La brecha de vacunación entre países ricos y pobres está aumentando, aún a pesar del COVAX, el mecanismo de Acceso Mundial a las Vacunas COVID-19, una red colaborativa a nivel mundial que es escasa y que no funciona. Lo mismo que, los 688 millones de personas que pasan hambre de forma regular y el posible objetivo incumplido de hambre cero para 2030 de la ONU. No basta con las ONG, las reacciones de ayuda ante las catástrofes, el sacrificio de muchos profesionales de la salud, o el altruismo de unos pocos. Tiene la culpa el sistema económico y el egoísmo por el capital.

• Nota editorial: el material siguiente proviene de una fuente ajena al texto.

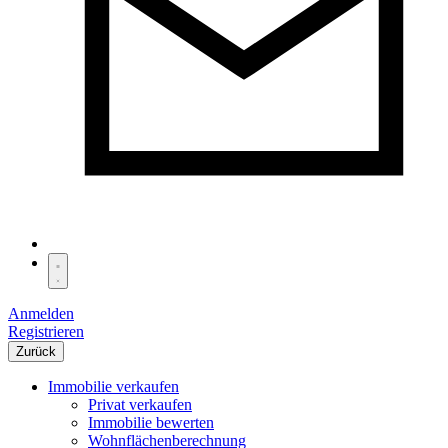
Anmelden
Registrieren
Zurück
Immobilie verkaufen
Privat verkaufen
Immobilie bewerten
Wohnflächenberechnung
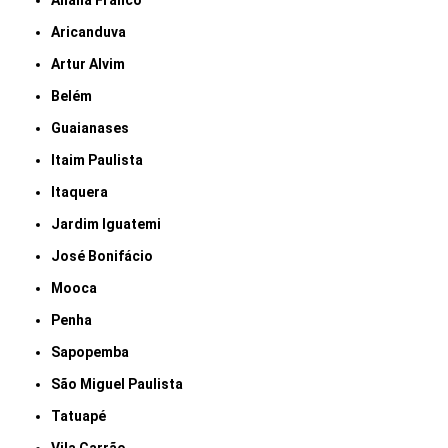
Anália Franco
Aricanduva
Artur Alvim
Belém
Guaianases
Itaim Paulista
Itaquera
Jardim Iguatemi
José Bonifácio
Mooca
Penha
Sapopemba
São Miguel Paulista
Tatuapé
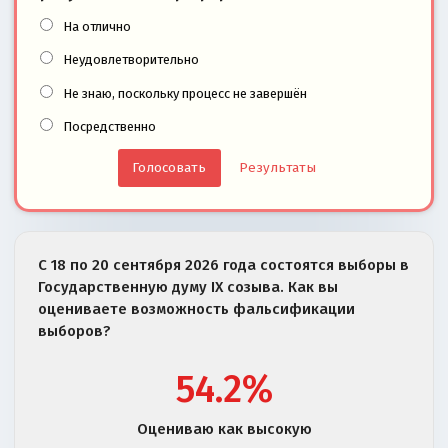
На отлично
Неудовлетворительно
Не знаю, поскольку процесс не завершён
Посредственно
Результаты
С 18 по 20 сентября 2026 года состоятся выборы в
Государственную думу IX созыва. Как вы
оцениваете возможность фальсификации
выборов?
54.2%
Оцениваю как высокую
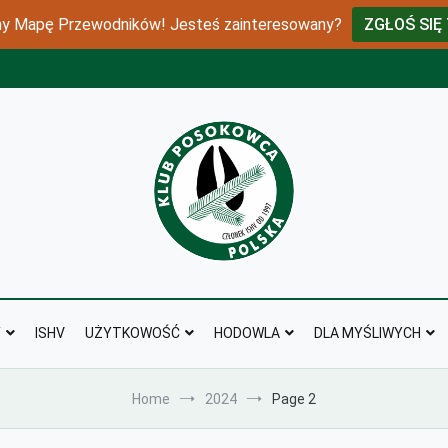
 Mapę Przewodników! Jesteś zainteresowany?
ZGŁOŚ SIĘ
klubposokowca
Y
ISHV
UŻYTKOWOŚĆ
HODOWLA
DLA MYŚLIWYCH
Home
2024
Page 2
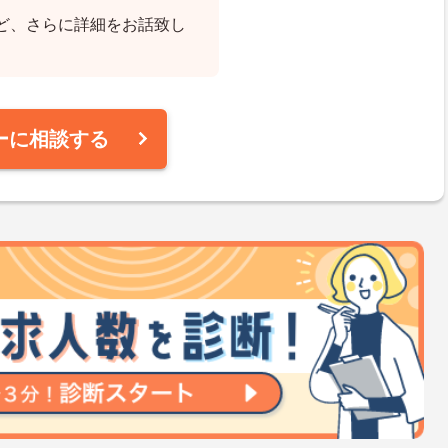
ど、さらに詳細をお話致し
ーに相談する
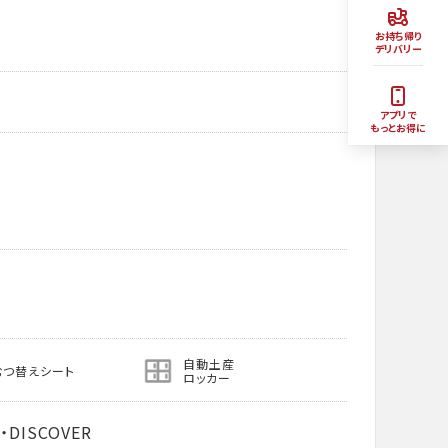
お持ち帰り
デリバリー
アプリで
もっとお得に
自動土産
むつ替えシート
ロッカー
・DISCOVER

Hemos de pensar que el interés individual debe partir de un comportamiento colectivo, que tiene que haber una preocupación colectiva por los más necesitados, aplicando políticas de solidaridad. El virus seguirá conviviendo con nosotros y mutando, mientras millones de personas sigan sin poderse vacunar.

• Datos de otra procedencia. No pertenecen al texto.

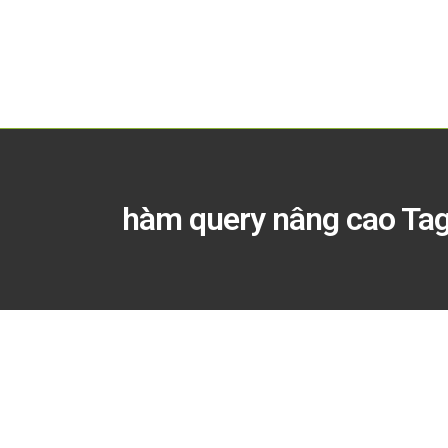
hàm query nâng cao Ta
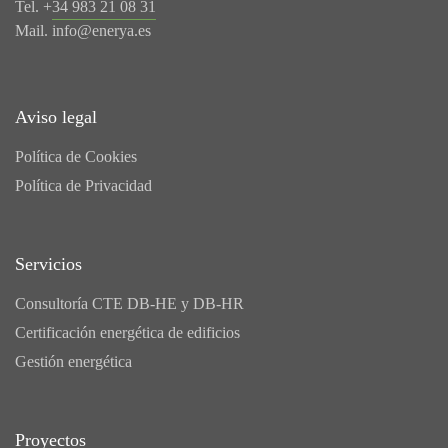
Tel. +
34 983 21 08 31
Mail.
info@enerya.es
Aviso legal
Política de Cookies
Política de Privacidad
Servicios
Consultoría CTE DB-HE y DB-HR
Certificación energética de edificios
Gestión energética
Proyectos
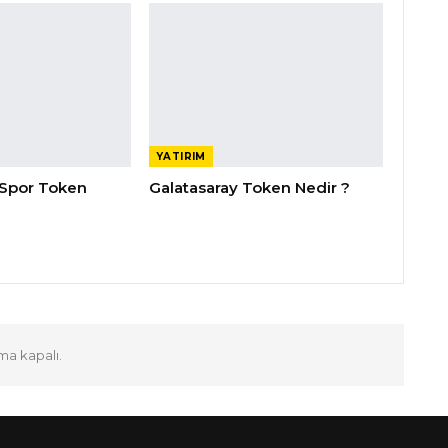
YATIRIM
Spor Token
Galatasaray Token Nedir ?
ma kapalı.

La pandemia del Covid-19, ha significado el tener que priorizar la salud de las personas antes que el interés económico, lo que ha creado diferentes dilemas ideológicos y políticos. Ahora, que más del 70% de la población española tiene ya la pauta completa de la vacuna contra el coronavirus, mientras sigue la campaña de vacunación para cubrir al 100% de la población diana, el ministerio de Sanidad espera el posicionamiento de la Agencia Europea del Medicamento (EMA) para tomar una decisión sobre la administración de una tercera dosis de la vacuna.

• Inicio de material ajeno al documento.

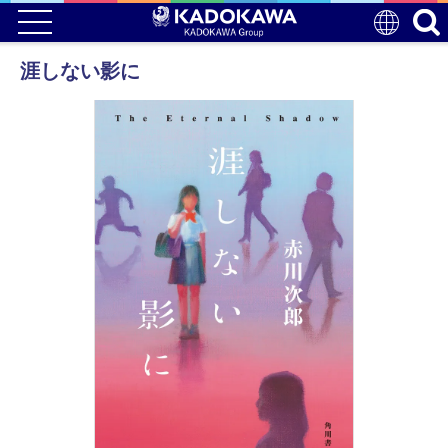
涯しない影に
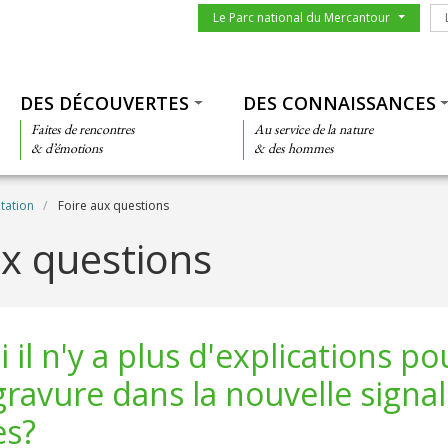
Menu du parc
Le
Le Parc national du Mercantour
Thématiques
DES DÉCOUVERTES
DES CONNAISSANCES
Faites de rencontres
Au service de la nature
& d’émotions
& des hommes
tation
Foire aux questions
ux questions
il n'y a plus d'explications po
ravure dans la nouvelle signa
es?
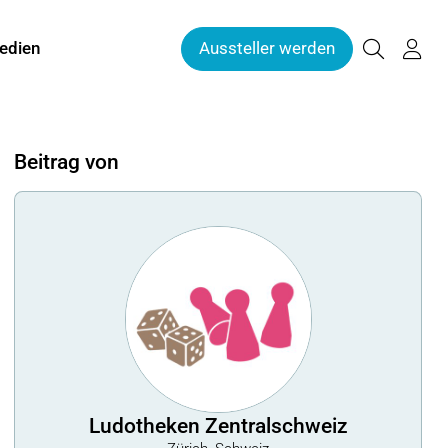
edien
Aussteller werden
Beitrag von
Ludotheken Zentralschweiz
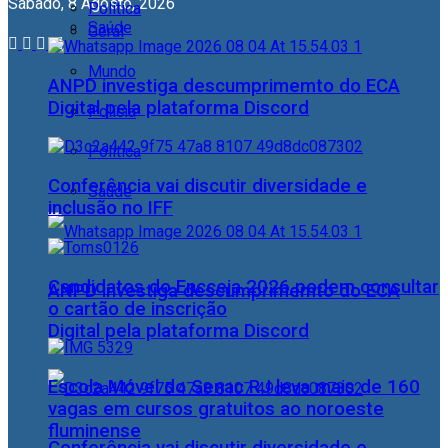
Sábado, 8 Agosto, 2026
Política
Saúde
Geral
Mundo
ANPD investiga descumprimemto do ECA
Digital pela plataforma Discord
Polícia
Política
Conferência vai discutir diversidade e
Saúde
inclusão no IFF
Candidatos do Encceja 2026 podem consultar
ANPD investiga descumprimemto do ECA
o cartão de inscrição
Digital pela plataforma Discord
Escola Móvel do Senac RJ leva mais de 160
vagas em cursos gratuitos ao noroeste
fluminense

Mientras en algunos países se está poniendo una tercera dosis de refuerzo a personas ya vacunadas, millones de personas en todo el mundo ni siquiera han recibido su primera dosis. África todavía no ha podido vacunar ni siquiera al 5 % de su población. El primer mundo se olvida que el virus viaja y muta. Que no es suficiente con inmunizar a los países ricos, si los demás no están vacunados. En muchos países la proporción de población vacunada es cercana al 0. Porque existe la injusticia de que hay países en el mundo que tienen la capacidad para proteger a su población gracias a una vacuna y otros que no. Al igual que ciertos países se mueren de hambre y sus ciudadanos tienen que migrar. La brecha de vacunación sigue aumentando debido al egoísmo y la insolidaridad, una temeridad que hará perpetuar la pandemia.